#### INPUT ROWS:
================================
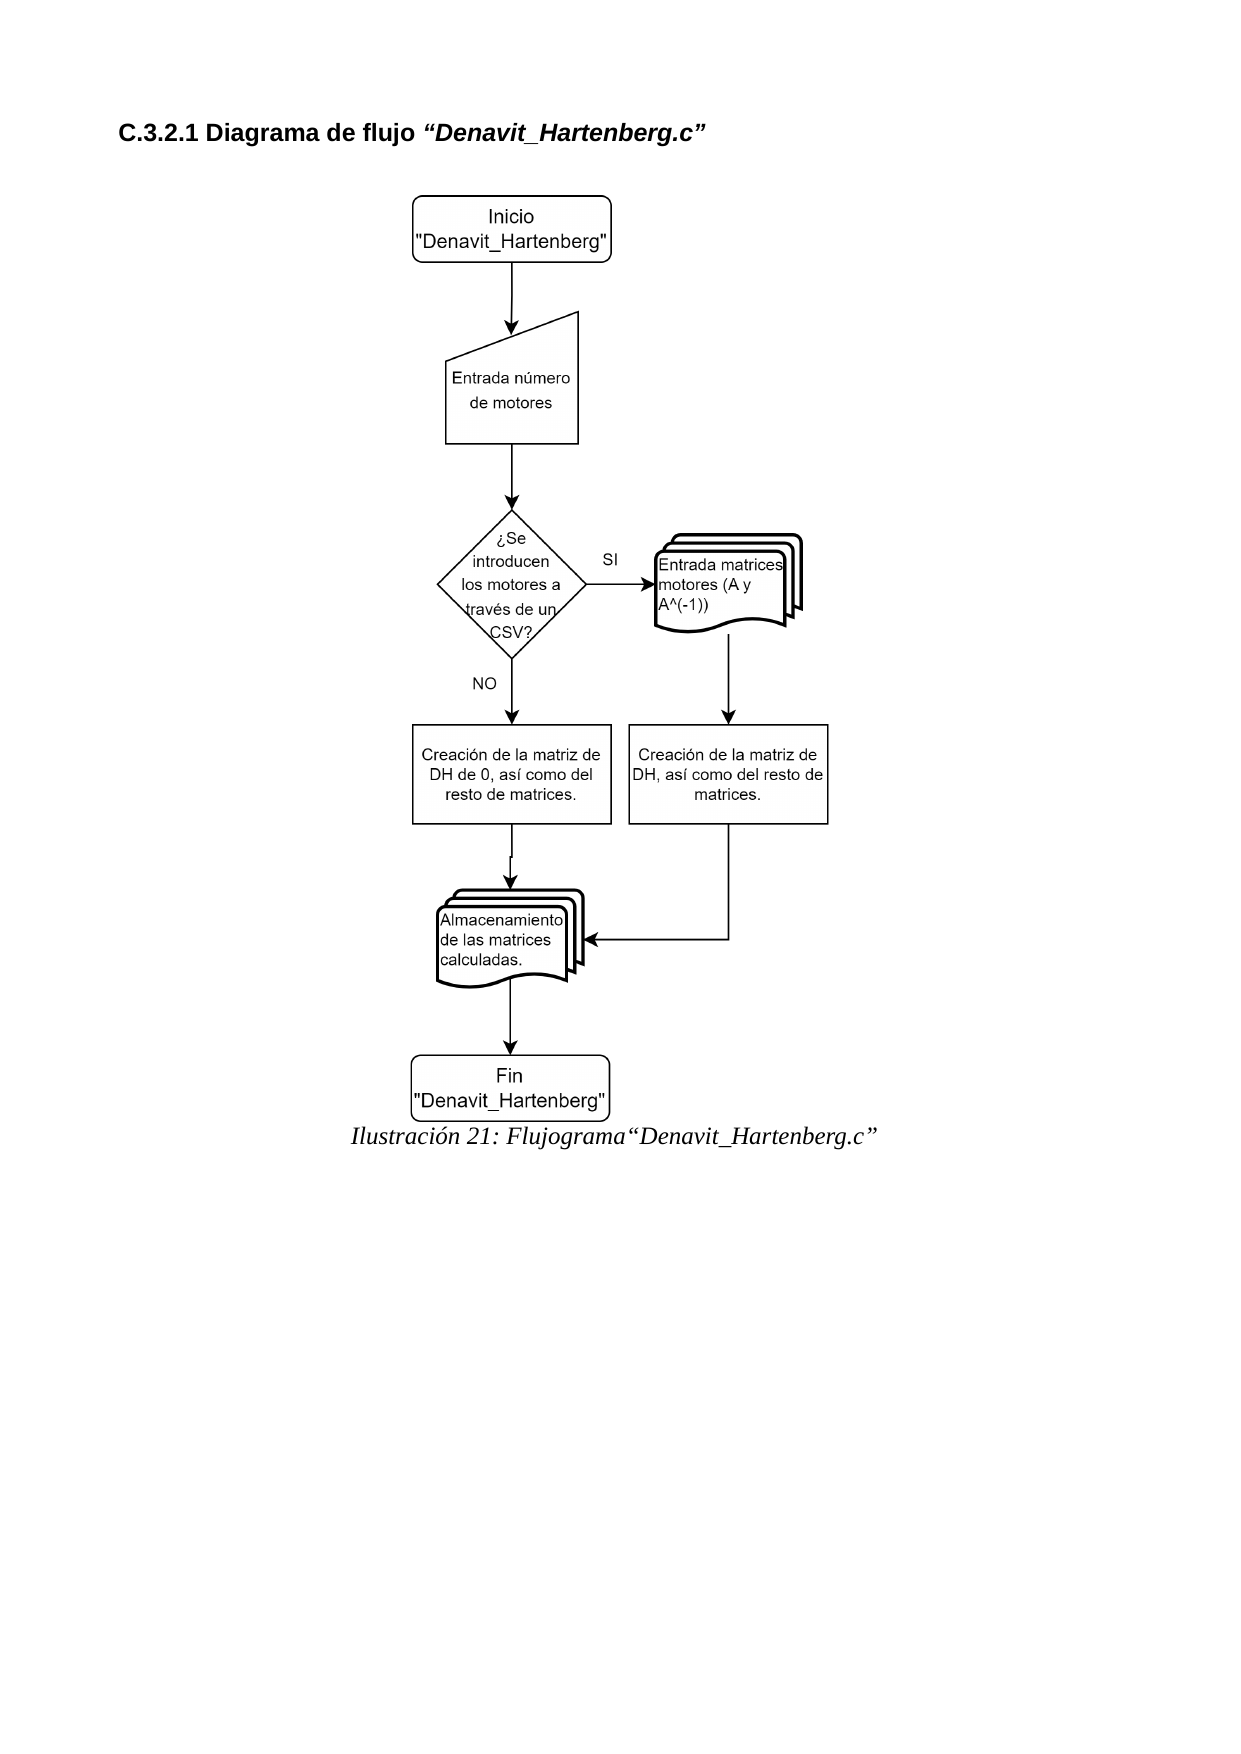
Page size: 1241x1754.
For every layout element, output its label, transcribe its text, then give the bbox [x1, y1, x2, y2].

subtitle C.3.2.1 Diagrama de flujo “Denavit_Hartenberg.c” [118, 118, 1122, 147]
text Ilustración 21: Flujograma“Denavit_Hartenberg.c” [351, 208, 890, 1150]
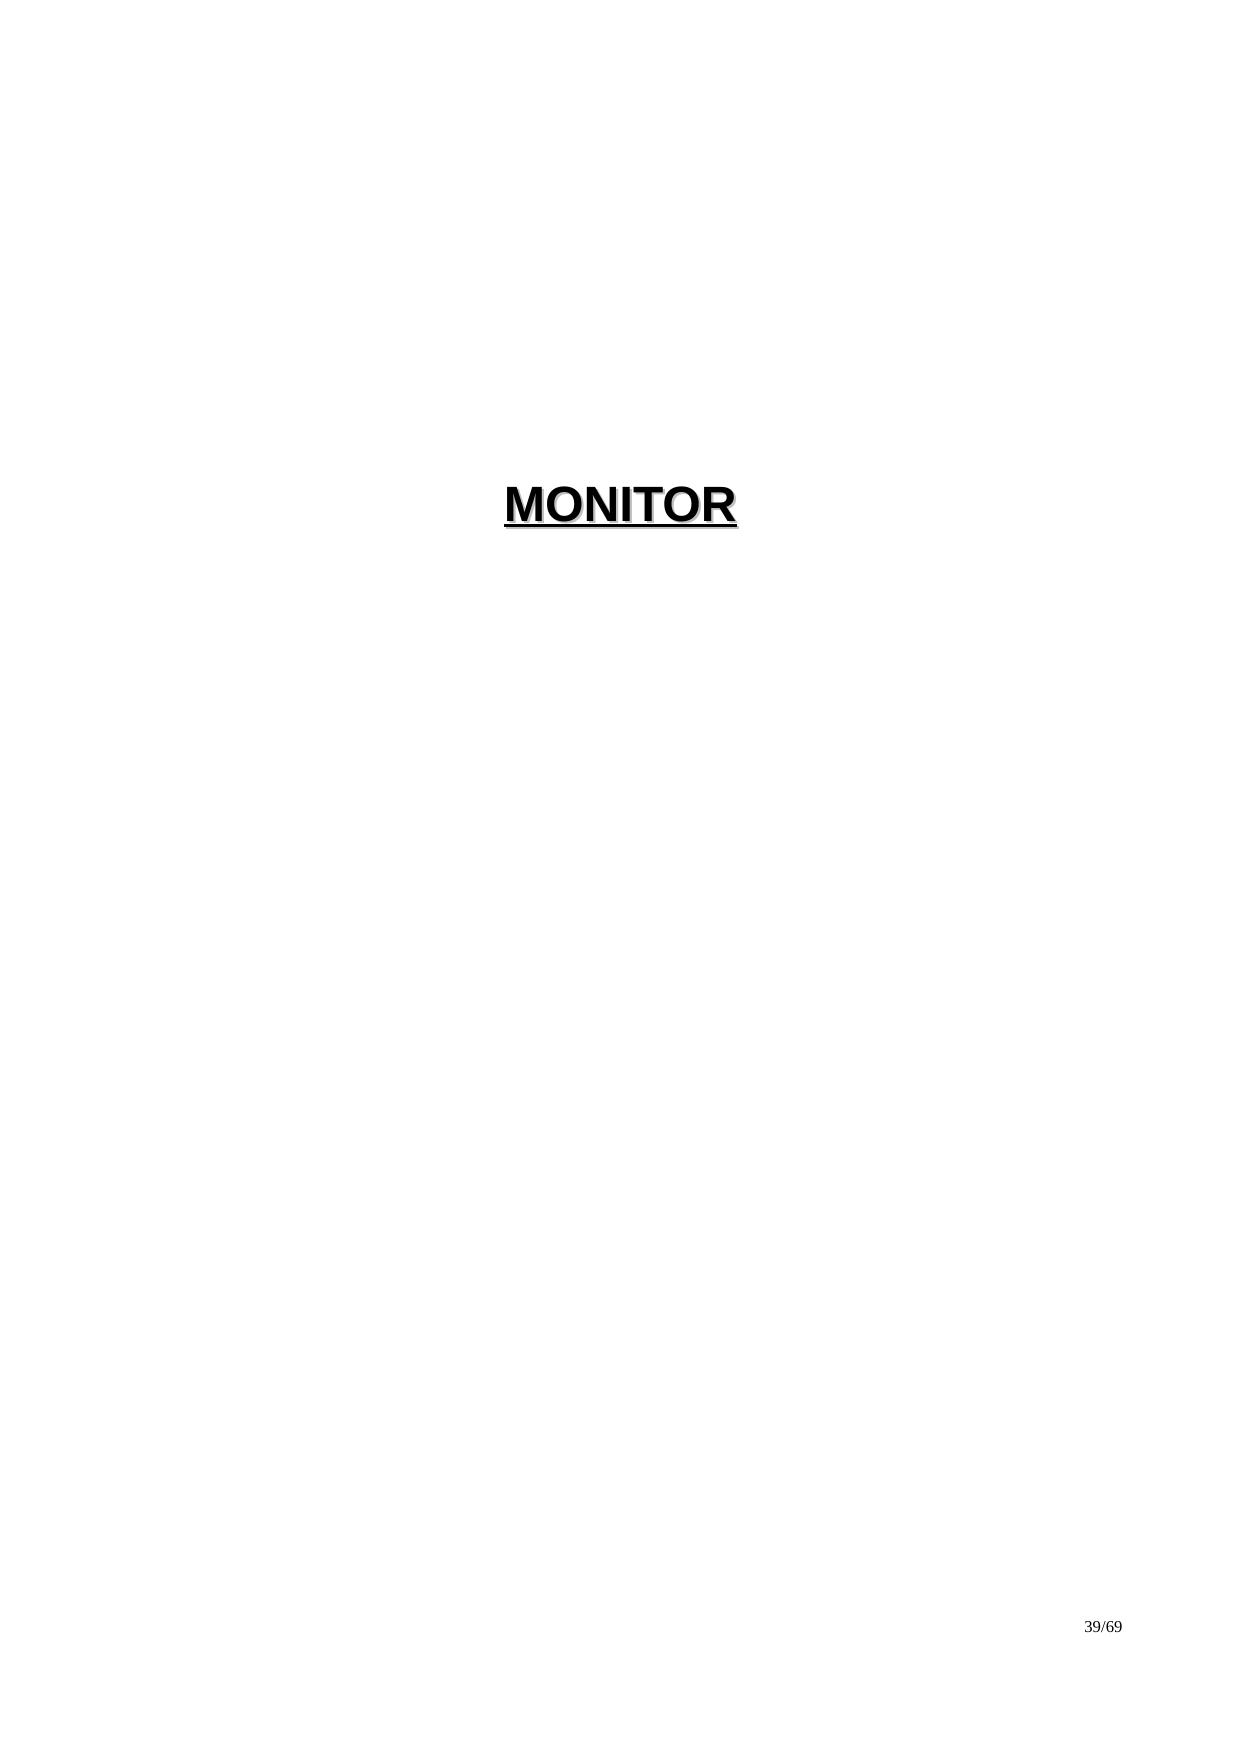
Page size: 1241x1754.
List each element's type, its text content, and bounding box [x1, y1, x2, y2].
================================
#### EXERCISE REQUIREMENTS:
Reproduce the entries word for word from their start through the line containing "208, 890, 1150]", including that line, and omit the pictures.

#### EXPECTED OUTPUT:
Page size: 1241x1754.
For every layout element, output its label, transcribe its text, then give the bbox [x1, y1, x2, y2].

subtitle C.3.2.1 Diagrama de flujo “Denavit_Hartenberg.c” [118, 118, 1122, 147]
text Ilustración 21: Flujograma“Denavit_Hartenberg.c” [351, 208, 890, 1150]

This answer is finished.